Create and Plot Graphs from data.frame: Intro to igraph in R

A graph consists of points — called nodes or vertices — connected by line segments — called edges.

The only library we will need for this tutorial is igraph:

library(igraph)

1. Directed graphs

A directed graph, where the edges indicate a one-way relationship between vertices, can be created from a data.frame that simply defines the edges:

edges_df <- data.frame(
  from = c('A', 'B'),
  to = c('B', 'C')
)
edges_df
#  from to
#1    A  B
#2    B  C

# create and plot igraph object
g = graph_from_data_frame(edges_df)
plot(g)

The function graph_from_data_frame() reads the data.frame row by row and creates a directed graph.

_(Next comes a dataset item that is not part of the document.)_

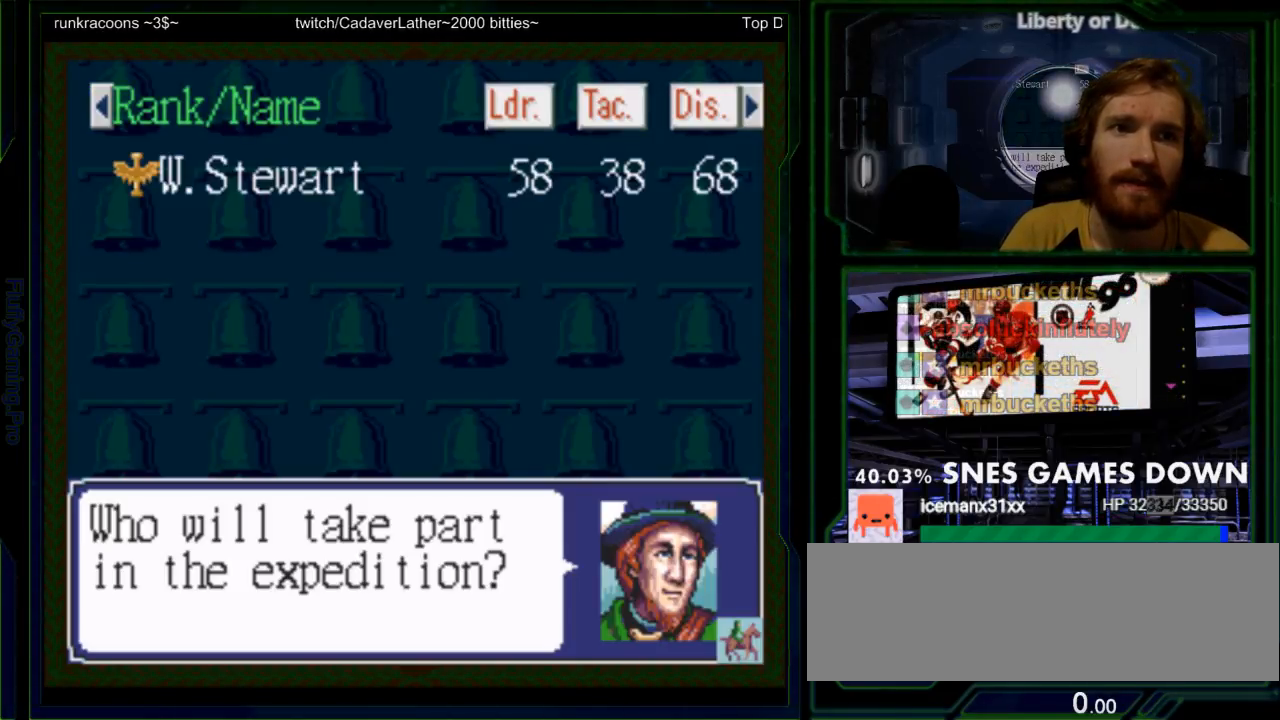
{"buttons": [], "events": [[67, "A", "down"], [217, "A", "up"]]}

If we look inside the igraph object g we see the following:

print(g)
#IGRAPH 33d8035 DN-- 3 2 -- 
#+ attr: name (v/c)
#+ edges from 33d8035 (vertex names):
#[1] A->B B->C

Here’s a brief explanation of the output:

2. Undirected graphs

An undirected graph, where the edges have no direction, can be created using the same function but with the directed argument set to FALSE:

g = graph_from_data_frame(edges_df, directed = FALSE)
g
#IGRAPH b9d80a4 UN-- 3 2 -- 
#+ attr: name (v/c)
#+ edges from b9d80a4 (vertex names):
#[1] A--B B--C

The first line of the output states that the object is UN: an Undirected graph with Named vertices; and the last line uses “- -” instead of “->” to indicate an undirected relationship between the vertices.

plot(g)

2.a. Adjacency matrix

The adjacency matrix is a square matrix where the rows and columns are indexed by all the vertices of the graph and the values inside the matrix represent the relationship between them.

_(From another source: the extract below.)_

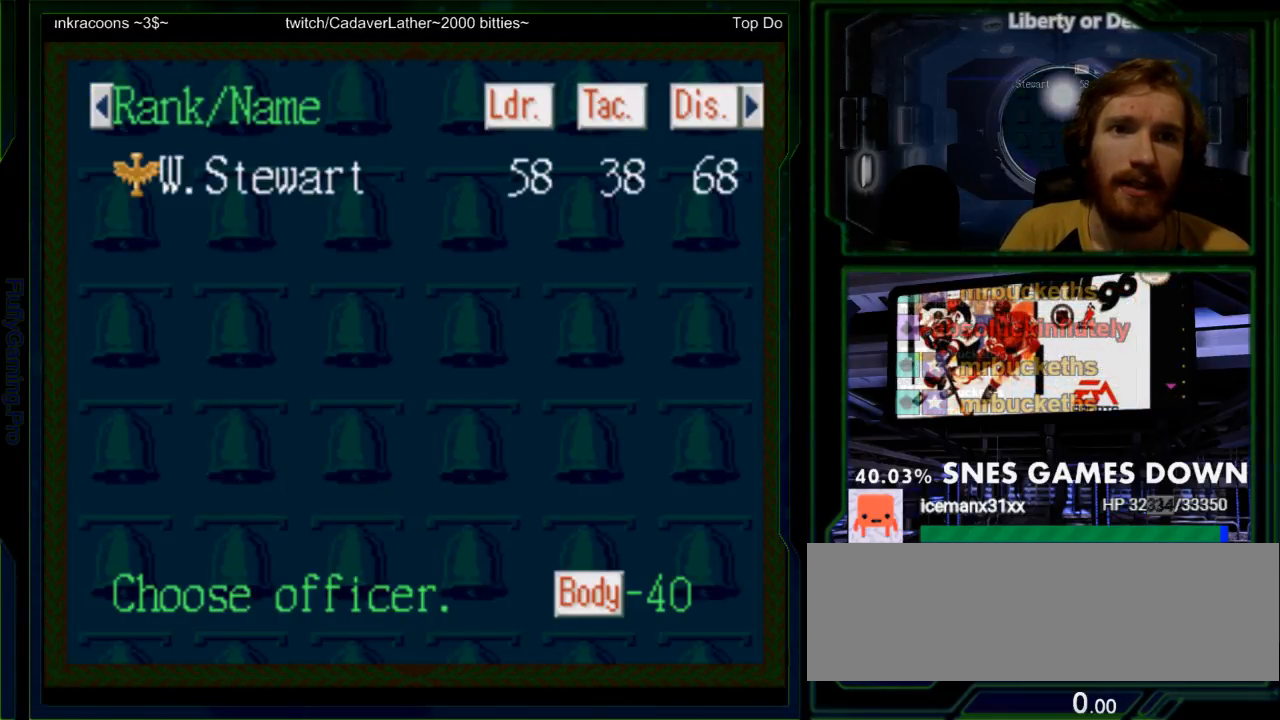
{"buttons": [], "events": [[250, "DPAD_DOWN", "down"], [333, "DPAD_DOWN", "up"]]}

We can obtain the adjacency matrix of g by calling the function get.adjacency(g) or by simply typing g[]:

g[]
#3 x 3 sparse Matrix of class "dgCMatrix"
#  A B C
#A . 1 .
#B 1 . 1
#C . 1 .

The output is a sparse matrix where all zero values are replaced with a dot. We can transform this sparse matrix into an ordinary matrix by calling get.adjacency(g, sparse=FALSE) or as.matrix(g[]):

as.matrix(g[])
#  A B C
#A 0 1 0
#B 1 0 1
#C 0 1 0

A heatmap can help us visualize this matrix:

heatmap(as.matrix(g[]), Colv = NA, Rowv = NA, symm = TRUE)

A red square indicates the presence of an edge between the corresponding vertices and a yellow one indicates the absence of an edge.

2.b. Isolated vertices

So far, we have been creating graphs using only a data.frame that defines the edges, but we haven’t discussed yet how to create a graph that contains an isolated vertex (one that is not linked to any other vertices).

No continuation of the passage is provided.